Diamond Jubilee Memories: Magic All The Way by Mark Raffles
Reviewed by Jamy Ian Swiss (originally published in Genii June, 1997)
Mark Raffles is now in his 60th year in show business, and as might be surmised, he has
a few stories to tell. The noted pickpocket and magician (and also dog trainer who, along
with his wife, presented a magic act using trained dogs under the moniker of The
Wychwoods for a time) has been telling some of those tales over the years in a column
entitled Rich Pickings in the pages of Abracadabra, the weekly British magic journal.
The author has now collected and expanded upon those writings, to compile this
charming little memoir. While it's a little too episodic to be considered an
autobiography, there is some family and childhood information included in the early
pages, complete with photographs of the author's forbears, and of himself at an
exceedingly young age in a charming staged photo with his parents, dating to the early
1920s.
The author had a supportive uncle who was an early influence, and helped to put
together a first magic act which the author performed at church and school functions in
the early 1930s. The act included "card in sand frame, the diebox, the eggbag, the ropes
through coat, coil streamers from opera crush hat ending with goldfish bowl production,
and concluding with a goodnight banner." A respectable start! The author made his
professional debut in 1938, aping Cardini in an act that featured "cigar and clay pipe,
card manipulations, billiard balls and silks," demonstrating both how influential that
unique master was and how commonplace the practice, in the the pre-television
vaudeville era, of copyists booking themselves into more territory than any single act
could ever cover.
Readers interested in the history of variety performance, particularly in Great Britain's
music halls, will find plenty here to invoke the intoxicating spell of time travel. Whether
recounting his speechless encounter with the great Dante, or his friendship with Elroy,
the Armless Artist, who did card tricks with his feet, or tales of wartime touring with the
Entertainment National Service Association, the British equivalent of USO, the author is
full of stories both memorable and meaningful. Especially moving are tales of
performing for soldiers, "wet and mud-spattered, beneath helmets, faces ... scrawled
with black and green make-up." Or of the night in Glasgow the author and his fellow
performers were ferried by launch to a large ship, shrouded in darkness, to perform
"three shows that night in state ballrooms to troops returning home after two years on
active service." Unknown to the author at the time, "[t]he ship, in all its wartime
camouflage, was the Queen Mary."
Eventually Mr. Raffles developed a pickpocket act, which he has performed extensively
for many years and in dozens of television spots in Great Britain. He describes first
seeing this type of act performed by the legendary Giovanni and explains that most
performers who followed in the latter's footsteps—the author included—had to figure
the techniques out for themselves, as precious little had been published on the subject at
the time, other than a brief pamphlet by Eddie Joseph. Since that time, Mr.
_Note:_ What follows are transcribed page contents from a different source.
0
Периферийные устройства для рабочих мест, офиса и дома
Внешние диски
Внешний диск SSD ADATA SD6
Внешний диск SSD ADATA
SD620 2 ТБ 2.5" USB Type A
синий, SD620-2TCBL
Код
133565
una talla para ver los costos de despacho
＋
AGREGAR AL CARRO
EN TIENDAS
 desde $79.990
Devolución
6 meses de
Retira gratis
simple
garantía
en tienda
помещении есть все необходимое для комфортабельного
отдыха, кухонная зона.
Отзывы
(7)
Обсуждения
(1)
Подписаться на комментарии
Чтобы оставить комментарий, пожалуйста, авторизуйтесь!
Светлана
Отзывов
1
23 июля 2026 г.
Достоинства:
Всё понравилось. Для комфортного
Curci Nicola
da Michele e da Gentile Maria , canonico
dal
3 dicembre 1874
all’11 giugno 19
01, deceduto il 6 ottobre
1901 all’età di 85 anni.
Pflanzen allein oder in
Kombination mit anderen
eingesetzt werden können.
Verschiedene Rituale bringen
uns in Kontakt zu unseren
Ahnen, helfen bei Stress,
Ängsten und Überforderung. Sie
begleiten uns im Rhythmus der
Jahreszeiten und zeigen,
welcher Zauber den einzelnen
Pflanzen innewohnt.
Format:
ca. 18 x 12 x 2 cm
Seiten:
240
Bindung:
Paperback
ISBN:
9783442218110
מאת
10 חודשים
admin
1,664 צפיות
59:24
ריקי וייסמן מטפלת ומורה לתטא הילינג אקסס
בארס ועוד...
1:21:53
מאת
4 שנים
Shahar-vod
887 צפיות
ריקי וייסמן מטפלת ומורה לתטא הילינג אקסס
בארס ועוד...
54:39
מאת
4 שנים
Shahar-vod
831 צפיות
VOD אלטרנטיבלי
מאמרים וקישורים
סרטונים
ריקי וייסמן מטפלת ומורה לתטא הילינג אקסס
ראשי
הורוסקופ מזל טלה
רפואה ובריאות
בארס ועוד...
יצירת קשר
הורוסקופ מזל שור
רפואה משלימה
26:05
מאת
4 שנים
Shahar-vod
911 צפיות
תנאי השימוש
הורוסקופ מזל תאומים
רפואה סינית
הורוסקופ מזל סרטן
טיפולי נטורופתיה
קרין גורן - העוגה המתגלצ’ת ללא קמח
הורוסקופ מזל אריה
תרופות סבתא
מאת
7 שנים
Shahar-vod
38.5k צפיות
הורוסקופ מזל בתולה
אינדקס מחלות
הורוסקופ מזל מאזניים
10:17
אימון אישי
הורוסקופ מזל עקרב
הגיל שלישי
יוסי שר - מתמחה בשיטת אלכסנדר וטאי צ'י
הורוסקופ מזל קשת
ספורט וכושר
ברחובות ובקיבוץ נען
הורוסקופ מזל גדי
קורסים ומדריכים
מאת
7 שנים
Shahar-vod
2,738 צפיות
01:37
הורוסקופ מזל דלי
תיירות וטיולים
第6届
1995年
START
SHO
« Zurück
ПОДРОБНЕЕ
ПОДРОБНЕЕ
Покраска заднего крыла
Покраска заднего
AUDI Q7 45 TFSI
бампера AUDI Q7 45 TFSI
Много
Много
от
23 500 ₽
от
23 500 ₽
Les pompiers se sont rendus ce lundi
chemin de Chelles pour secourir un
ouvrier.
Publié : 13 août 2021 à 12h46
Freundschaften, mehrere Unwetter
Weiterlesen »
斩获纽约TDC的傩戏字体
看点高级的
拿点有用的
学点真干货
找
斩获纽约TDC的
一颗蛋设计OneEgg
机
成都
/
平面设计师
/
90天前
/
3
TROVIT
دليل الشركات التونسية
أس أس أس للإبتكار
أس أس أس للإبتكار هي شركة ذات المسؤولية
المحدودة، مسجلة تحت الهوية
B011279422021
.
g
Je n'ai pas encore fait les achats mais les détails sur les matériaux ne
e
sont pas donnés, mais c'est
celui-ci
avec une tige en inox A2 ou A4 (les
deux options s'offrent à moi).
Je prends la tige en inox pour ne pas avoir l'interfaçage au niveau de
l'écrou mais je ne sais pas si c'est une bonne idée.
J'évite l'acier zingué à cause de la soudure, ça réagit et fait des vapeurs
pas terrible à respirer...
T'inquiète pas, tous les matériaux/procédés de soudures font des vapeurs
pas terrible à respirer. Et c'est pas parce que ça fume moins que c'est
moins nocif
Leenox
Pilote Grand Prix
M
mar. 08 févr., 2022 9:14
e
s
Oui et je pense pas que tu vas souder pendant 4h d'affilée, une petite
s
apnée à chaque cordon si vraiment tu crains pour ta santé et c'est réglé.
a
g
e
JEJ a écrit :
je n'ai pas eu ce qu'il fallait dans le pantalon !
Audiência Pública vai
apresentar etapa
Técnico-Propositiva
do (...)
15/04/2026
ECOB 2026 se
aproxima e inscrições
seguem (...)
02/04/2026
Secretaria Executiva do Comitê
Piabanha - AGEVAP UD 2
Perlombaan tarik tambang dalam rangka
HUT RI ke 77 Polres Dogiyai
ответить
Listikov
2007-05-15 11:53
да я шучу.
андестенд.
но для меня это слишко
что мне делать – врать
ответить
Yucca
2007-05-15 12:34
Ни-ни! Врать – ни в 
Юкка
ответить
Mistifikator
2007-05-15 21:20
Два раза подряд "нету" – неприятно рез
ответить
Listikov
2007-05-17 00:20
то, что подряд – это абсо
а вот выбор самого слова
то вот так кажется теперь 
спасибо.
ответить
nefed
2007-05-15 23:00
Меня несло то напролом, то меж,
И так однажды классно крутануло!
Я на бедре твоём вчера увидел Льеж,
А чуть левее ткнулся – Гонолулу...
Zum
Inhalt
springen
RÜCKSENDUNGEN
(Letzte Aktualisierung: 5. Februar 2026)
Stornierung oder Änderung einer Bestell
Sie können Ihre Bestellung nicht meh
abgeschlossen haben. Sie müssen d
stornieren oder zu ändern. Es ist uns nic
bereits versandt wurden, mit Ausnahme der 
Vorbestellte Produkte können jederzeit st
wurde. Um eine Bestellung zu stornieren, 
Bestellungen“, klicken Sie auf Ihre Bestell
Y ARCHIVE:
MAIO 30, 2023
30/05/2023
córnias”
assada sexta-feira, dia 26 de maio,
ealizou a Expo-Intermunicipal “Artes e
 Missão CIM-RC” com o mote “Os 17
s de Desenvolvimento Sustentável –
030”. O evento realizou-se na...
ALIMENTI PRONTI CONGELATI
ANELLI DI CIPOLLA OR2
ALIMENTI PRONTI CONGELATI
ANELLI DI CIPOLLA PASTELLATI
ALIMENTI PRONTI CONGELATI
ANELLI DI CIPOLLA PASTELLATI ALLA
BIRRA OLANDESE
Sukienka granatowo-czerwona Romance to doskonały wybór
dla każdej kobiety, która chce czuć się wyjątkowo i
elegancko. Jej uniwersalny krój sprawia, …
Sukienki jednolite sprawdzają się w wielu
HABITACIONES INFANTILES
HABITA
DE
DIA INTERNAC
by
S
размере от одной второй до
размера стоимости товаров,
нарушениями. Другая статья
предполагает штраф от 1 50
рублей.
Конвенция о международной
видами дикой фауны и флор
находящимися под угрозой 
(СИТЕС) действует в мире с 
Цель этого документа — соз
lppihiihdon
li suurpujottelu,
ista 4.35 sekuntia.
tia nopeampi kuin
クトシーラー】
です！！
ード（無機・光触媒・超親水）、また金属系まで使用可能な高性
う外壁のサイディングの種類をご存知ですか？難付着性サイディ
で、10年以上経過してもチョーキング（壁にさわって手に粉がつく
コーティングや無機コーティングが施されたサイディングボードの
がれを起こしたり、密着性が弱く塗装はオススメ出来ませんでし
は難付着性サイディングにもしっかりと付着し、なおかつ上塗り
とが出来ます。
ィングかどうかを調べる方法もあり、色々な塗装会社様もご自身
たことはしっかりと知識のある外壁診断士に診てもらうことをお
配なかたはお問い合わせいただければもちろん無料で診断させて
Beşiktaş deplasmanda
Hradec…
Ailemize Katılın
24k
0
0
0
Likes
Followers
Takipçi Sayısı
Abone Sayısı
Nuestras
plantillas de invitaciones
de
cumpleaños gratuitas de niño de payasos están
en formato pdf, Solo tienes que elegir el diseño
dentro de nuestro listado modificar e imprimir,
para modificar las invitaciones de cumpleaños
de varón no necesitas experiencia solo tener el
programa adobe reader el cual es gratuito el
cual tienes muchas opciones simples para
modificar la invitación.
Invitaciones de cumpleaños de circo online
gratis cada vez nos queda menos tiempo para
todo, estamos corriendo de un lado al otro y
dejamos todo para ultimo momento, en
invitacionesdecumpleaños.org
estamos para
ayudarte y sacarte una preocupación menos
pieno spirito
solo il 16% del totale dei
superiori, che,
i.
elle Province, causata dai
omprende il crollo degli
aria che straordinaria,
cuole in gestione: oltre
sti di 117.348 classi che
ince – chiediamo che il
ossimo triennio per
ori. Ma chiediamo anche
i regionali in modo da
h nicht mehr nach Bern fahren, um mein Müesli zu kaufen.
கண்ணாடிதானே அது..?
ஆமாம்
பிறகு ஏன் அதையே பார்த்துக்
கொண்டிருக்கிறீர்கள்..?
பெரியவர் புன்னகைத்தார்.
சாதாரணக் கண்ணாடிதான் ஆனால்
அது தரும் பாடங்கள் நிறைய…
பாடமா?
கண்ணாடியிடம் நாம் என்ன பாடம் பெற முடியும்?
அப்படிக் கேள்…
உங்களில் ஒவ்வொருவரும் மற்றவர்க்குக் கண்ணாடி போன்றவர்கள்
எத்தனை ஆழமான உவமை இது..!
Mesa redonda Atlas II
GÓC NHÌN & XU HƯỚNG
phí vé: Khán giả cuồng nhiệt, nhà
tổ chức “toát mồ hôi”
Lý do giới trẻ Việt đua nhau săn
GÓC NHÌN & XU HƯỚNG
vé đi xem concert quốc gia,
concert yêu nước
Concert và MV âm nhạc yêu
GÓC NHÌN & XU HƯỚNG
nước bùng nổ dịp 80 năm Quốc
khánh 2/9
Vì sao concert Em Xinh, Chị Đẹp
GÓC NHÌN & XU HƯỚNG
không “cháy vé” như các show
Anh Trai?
Raffles has
produced his own well-received book and videotape on this specialty.
He also recounts a touching remembrance of an on-stage appearance at the 1995
Blackpool convention with Harry Blackstone Jr., all the more poignant given the latter's
recent untimely passing, when each performer managed to pick the other's pocket on stage. The author offers the tale as "simple tribute to Harry Blackstone, one of magic's
finest stars, who so unselfishly let me share his limelight for that magical moment for
the entertainment of our fellow magicians. Thank you, Harry."
Mr. Raffles repeatedly conjures up the experience of both performing in and attending
the great music halls of days gone by. It seems that time after time, after sweeping the
reader up in the grand scale of these halcyon days in truly hallowed halls, the anecdotes
are concluded with, on a note of melancholy, the dates of their razing.
Never self-aggrandizing or self-important, never name-dropping or inflated, never
overly sentimental, the author is a generous storyteller who has seen a great deal, and
readers will thank him for pausing to share a few stories along the way.